→ **Work request**: Would you please retype, exactly, the lines of the listing below between the line with "middle pip: (158, 162)" and the line with "pinky pip: (150, 195)", inclusive?

→ **Records provided**:

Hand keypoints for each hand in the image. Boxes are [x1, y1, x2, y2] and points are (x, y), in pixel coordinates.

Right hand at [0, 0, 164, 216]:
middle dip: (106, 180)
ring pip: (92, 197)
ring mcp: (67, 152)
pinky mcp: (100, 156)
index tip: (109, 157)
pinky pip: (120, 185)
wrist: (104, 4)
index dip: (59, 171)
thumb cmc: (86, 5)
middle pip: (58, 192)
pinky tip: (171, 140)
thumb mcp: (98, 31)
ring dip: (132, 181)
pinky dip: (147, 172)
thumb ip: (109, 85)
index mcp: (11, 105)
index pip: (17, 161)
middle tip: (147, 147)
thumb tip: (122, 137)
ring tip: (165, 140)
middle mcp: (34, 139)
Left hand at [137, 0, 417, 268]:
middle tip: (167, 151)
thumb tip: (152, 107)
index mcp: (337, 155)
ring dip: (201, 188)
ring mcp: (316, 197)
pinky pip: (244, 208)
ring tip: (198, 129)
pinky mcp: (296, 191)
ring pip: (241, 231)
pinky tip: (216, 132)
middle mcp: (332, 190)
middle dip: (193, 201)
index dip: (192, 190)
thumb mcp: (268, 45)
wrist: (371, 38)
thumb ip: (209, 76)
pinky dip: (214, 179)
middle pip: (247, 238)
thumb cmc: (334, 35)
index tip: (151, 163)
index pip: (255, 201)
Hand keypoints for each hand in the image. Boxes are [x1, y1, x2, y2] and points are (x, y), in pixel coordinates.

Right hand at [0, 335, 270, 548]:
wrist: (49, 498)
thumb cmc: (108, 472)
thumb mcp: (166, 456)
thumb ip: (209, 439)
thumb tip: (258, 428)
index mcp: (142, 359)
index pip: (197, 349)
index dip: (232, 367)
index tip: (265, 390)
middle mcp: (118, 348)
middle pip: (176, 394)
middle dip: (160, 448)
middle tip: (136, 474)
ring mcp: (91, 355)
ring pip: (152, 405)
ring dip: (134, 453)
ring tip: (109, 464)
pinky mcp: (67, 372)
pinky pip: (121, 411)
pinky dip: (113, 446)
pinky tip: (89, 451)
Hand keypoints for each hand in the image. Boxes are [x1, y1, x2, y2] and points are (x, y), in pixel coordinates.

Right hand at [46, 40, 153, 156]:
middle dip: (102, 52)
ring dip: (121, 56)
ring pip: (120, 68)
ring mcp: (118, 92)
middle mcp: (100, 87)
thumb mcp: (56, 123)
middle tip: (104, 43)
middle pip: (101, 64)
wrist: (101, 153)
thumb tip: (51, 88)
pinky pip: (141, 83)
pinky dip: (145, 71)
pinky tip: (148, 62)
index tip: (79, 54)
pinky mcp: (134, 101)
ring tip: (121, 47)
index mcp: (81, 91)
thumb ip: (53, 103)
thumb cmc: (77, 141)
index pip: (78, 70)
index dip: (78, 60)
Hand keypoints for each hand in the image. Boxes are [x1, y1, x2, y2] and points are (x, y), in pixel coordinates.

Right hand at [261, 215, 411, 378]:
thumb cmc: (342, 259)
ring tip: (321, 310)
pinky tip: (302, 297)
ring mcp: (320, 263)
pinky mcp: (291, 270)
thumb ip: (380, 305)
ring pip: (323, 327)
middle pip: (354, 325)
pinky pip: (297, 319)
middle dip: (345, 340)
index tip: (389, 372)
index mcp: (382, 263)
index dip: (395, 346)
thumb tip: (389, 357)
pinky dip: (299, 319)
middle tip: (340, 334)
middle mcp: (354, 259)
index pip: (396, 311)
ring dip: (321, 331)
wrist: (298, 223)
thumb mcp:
==
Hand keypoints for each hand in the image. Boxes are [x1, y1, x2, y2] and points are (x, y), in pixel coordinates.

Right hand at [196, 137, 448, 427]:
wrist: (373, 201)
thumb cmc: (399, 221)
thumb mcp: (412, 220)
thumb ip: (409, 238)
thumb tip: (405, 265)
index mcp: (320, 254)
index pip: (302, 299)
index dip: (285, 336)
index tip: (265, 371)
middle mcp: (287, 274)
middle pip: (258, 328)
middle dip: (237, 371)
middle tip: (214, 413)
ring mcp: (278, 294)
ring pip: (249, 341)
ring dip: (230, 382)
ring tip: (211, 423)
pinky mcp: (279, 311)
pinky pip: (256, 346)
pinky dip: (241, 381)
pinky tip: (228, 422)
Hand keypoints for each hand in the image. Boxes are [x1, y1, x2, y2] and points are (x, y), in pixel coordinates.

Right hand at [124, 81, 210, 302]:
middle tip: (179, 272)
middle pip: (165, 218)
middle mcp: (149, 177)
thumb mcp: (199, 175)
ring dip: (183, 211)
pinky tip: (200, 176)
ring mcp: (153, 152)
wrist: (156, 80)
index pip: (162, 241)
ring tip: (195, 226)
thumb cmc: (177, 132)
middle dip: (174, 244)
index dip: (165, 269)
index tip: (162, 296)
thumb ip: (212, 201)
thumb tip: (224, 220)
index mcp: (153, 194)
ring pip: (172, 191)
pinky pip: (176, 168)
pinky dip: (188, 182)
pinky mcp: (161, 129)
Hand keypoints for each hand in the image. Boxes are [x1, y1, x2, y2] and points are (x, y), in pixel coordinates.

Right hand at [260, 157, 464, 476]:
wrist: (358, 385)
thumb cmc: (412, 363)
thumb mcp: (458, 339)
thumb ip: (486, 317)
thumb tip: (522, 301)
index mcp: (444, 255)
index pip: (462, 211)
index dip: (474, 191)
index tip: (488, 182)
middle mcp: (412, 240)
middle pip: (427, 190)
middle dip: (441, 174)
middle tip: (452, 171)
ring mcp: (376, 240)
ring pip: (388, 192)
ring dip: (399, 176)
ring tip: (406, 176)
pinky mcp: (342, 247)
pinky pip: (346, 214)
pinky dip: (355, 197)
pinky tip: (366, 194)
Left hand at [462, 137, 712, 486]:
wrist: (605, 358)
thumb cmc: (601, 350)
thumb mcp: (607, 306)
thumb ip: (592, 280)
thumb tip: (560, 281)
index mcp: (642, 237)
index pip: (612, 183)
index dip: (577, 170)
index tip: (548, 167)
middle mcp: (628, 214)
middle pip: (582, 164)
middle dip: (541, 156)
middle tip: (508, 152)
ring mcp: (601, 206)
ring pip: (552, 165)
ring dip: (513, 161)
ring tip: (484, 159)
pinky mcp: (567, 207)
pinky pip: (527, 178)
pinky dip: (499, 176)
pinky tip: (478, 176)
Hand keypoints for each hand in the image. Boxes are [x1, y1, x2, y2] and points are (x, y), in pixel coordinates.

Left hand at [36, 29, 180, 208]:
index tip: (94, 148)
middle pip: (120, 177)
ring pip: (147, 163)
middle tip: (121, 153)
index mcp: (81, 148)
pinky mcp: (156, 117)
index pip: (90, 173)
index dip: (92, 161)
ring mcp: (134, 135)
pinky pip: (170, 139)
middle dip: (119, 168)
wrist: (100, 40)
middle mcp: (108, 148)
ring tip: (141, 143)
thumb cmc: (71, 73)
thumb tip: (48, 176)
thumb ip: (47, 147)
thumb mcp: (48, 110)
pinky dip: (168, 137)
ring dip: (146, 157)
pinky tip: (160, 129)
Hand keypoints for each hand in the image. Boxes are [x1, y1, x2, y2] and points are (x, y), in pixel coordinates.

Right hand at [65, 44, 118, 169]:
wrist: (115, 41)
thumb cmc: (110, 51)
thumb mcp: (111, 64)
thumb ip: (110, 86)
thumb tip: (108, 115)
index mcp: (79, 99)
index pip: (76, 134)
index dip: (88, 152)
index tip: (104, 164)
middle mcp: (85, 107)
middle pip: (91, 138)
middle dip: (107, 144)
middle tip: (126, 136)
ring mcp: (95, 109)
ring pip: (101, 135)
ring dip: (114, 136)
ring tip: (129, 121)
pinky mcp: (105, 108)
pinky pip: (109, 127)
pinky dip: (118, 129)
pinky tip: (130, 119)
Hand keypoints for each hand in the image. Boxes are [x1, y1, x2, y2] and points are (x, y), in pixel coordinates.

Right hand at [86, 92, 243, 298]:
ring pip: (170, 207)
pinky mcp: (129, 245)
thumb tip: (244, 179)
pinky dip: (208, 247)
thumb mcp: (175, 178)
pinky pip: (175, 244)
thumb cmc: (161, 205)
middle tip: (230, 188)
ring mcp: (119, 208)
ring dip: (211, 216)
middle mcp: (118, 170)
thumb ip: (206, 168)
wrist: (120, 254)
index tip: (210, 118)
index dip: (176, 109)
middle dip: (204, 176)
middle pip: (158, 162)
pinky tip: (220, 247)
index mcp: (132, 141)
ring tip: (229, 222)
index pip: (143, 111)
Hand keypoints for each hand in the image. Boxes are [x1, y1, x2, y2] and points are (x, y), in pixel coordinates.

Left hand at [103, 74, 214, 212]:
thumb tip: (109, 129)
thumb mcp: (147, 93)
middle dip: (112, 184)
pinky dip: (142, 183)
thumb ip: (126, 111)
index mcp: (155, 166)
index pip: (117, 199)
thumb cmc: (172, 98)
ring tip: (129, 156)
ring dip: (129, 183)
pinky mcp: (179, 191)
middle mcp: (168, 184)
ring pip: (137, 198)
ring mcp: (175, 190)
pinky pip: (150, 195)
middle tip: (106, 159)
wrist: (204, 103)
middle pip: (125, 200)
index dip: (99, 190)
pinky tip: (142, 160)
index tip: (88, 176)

→ **Task response**:
middle pip: (158, 162)
pinky tip: (220, 247)
index mcp: (132, 141)
ring tip: (229, 222)
index pip: (143, 111)
Hand keypoints for each hand in the image. Boxes are [x1, y1, x2, y2] and points are (x, y), in pixel coordinates.

Left hand at [103, 74, 214, 212]:
thumb tip: (109, 129)
thumb mcp: (147, 93)
middle dip: (112, 184)
pinky dip: (142, 183)
thumb ip: (126, 111)
index mcp: (155, 166)
index pip: (117, 199)
thumb cmc: (172, 98)
ring tip: (129, 156)
ring dip: (129, 183)
pinky mcp: (179, 191)
middle mcp: (168, 184)
ring pip: (137, 198)
ring mcp: (175, 190)
pinky pip: (150, 195)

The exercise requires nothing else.